Active Directory (AD) attributes fail to sync to an Okta user profile when a constraint violation occurs on a different mapped attribute. To resolve this issue, fix the formatting of the attribute causing the violation or remove the mapping entirely. When this issue occurs, the Profile Editor preview displays the attribute, but the attribute fails to update after a full import or a force sync in the To Okta section of the Provisioning tab.
- Okta Identity Engine (OIE)
- Okta Classic Engine
- Active Directory (AD)
- Imports
- Attribute Sync
A constraint violation on a single attribute mapped from the AD, Lightweight Directory Access Protocol (LDAP), or application profile to the Okta user profile prevents other attributes from syncing successfully. The Okta System Log records failures during a manual full import with an error code similar to the following examples. The System Log error contains the attribute causing the issue under debug > errorField:
eventType eq "app.user_management.update_from_master_failed"debugContext.debugData.errorCode eq "platform.cvd.profile.property.constraint.violation.required"
How are Active Directory attribute sync failures resolved?
Follow these steps to resolve the constraint violation and successfully sync the Active Directory attributes to Okta.
- Fix the formatting issue causing the constraint violation on the attribute identified in the System Log.
- If the attribute is not needed, remove the mapping from the Okta to Directory section of the Directory Mappings in the Profile Editor.
- Run a full import to update attribute values.

- - - - - - -

— Description of the task —
Write out the entire article on Active Directory attribute sync word for word. Rely on the article on Active Directory attribute sync and nothing else.

Dataset entries:
- - - - - - -

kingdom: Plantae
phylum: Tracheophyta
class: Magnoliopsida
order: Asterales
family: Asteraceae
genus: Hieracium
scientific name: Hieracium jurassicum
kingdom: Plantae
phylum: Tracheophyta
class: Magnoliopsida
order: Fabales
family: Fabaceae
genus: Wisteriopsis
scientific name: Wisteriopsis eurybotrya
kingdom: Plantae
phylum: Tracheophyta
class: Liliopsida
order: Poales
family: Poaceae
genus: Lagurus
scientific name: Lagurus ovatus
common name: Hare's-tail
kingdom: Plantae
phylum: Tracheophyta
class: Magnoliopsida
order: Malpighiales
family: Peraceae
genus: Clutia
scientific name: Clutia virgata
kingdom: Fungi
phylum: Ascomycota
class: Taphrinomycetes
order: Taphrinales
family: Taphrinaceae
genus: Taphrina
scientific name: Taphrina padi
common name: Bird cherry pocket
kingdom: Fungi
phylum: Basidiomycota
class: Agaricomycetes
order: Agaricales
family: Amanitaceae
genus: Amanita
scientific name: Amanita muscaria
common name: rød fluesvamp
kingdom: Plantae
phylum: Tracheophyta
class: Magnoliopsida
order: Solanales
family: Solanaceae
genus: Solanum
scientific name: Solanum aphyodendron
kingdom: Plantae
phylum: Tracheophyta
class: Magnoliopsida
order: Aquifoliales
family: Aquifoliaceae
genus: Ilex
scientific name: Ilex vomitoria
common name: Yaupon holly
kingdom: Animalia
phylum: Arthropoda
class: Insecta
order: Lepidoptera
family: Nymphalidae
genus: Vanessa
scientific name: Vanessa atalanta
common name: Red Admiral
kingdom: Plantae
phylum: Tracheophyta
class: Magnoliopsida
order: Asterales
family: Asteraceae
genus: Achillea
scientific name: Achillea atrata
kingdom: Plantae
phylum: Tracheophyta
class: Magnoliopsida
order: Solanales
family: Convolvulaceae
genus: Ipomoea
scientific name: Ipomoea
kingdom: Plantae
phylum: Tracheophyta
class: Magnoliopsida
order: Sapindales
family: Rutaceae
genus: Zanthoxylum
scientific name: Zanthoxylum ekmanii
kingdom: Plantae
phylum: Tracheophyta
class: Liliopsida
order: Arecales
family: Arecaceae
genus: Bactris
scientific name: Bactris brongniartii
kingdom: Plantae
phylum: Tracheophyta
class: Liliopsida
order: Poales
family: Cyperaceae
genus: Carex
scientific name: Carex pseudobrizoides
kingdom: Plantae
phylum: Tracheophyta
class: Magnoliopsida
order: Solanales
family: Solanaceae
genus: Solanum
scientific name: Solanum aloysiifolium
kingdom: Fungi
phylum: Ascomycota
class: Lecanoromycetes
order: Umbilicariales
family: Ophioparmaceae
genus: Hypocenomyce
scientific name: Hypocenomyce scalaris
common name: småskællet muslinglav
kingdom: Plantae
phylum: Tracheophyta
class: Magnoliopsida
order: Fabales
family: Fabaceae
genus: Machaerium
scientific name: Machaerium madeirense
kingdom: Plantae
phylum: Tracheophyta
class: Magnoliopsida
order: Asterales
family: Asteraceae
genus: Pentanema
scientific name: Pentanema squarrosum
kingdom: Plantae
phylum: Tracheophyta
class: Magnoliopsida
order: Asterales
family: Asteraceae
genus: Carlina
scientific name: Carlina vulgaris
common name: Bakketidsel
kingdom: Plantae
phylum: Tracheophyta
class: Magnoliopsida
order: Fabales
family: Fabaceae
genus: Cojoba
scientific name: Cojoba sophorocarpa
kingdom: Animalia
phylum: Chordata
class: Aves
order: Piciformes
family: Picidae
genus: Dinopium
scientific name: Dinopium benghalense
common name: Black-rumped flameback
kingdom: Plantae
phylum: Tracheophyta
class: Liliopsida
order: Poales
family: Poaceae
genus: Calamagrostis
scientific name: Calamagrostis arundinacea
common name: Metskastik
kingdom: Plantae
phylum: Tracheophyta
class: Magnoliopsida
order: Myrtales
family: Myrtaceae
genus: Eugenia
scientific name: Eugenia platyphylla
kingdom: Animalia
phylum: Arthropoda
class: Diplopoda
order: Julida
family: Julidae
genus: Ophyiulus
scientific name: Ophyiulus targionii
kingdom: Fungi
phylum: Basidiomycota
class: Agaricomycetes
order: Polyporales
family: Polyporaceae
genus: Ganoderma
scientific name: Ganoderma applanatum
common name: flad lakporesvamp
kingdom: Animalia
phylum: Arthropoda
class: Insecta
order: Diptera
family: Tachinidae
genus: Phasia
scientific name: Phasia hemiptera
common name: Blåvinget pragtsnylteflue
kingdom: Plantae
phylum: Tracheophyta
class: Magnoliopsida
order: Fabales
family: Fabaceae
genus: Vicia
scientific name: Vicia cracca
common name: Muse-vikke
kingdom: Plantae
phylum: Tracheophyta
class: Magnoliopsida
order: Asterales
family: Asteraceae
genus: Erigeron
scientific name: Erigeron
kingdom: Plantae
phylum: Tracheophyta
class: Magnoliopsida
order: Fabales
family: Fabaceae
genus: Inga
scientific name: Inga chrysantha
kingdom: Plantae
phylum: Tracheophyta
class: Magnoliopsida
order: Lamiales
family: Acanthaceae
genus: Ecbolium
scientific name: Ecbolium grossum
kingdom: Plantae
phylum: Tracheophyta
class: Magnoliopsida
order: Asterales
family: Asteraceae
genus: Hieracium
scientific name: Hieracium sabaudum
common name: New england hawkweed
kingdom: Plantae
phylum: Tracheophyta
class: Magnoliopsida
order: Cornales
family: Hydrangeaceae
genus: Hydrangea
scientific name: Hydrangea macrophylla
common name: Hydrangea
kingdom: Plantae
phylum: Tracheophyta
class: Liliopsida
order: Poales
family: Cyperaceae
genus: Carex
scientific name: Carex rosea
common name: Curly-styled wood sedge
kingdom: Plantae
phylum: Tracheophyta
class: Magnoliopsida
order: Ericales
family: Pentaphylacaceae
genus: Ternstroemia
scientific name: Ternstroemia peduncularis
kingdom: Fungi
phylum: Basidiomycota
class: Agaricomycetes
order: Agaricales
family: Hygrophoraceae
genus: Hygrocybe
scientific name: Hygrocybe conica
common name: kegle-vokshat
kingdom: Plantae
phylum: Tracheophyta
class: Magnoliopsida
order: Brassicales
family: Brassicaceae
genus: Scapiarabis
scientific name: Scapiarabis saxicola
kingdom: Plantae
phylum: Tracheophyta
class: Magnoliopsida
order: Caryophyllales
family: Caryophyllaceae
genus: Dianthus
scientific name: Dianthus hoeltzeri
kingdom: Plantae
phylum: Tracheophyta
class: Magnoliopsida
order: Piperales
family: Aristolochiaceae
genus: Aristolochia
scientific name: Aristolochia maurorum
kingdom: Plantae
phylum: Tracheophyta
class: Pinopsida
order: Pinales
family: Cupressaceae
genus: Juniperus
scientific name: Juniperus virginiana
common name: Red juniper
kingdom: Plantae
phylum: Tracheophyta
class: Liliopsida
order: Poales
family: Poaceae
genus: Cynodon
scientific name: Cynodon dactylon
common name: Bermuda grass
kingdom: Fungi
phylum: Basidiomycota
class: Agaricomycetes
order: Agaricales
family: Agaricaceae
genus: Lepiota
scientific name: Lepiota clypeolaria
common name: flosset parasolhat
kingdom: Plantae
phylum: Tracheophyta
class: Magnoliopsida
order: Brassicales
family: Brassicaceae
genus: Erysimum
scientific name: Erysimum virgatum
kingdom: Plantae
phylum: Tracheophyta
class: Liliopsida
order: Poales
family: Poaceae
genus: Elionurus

- - - - - - -

— Worked solution —
Active Directory (AD) attributes fail to sync to an Okta user profile when a constraint violation occurs on a different mapped attribute. To resolve this issue, fix the formatting of the attribute causing the violation or remove the mapping entirely. When this issue occurs, the Profile Editor preview displays the attribute, but the attribute fails to update after a full import or a force sync in the To Okta section of the Provisioning tab.
- Okta Identity Engine (OIE)
- Okta Classic Engine
- Active Directory (AD)
- Imports
- Attribute Sync
A constraint violation on a single attribute mapped from the AD, Lightweight Directory Access Protocol (LDAP), or application profile to the Okta user profile prevents other attributes from syncing successfully. The Okta System Log records failures during a manual full import with an error code similar to the following examples. The System Log error contains the attribute causing the issue under debug > errorField:
eventType eq "app.user_management.update_from_master_failed"debugContext.debugData.errorCode eq "platform.cvd.profile.property.constraint.violation.required"
How are Active Directory attribute sync failures resolved?
Follow these steps to resolve the constraint violation and successfully sync the Active Directory attributes to Okta.
- Fix the formatting issue causing the constraint violation on the attribute identified in the System Log.
- If the attribute is not needed, remove the mapping from the Okta to Directory section of the Directory Mappings in the Profile Editor.
- Run a full import to update attribute values.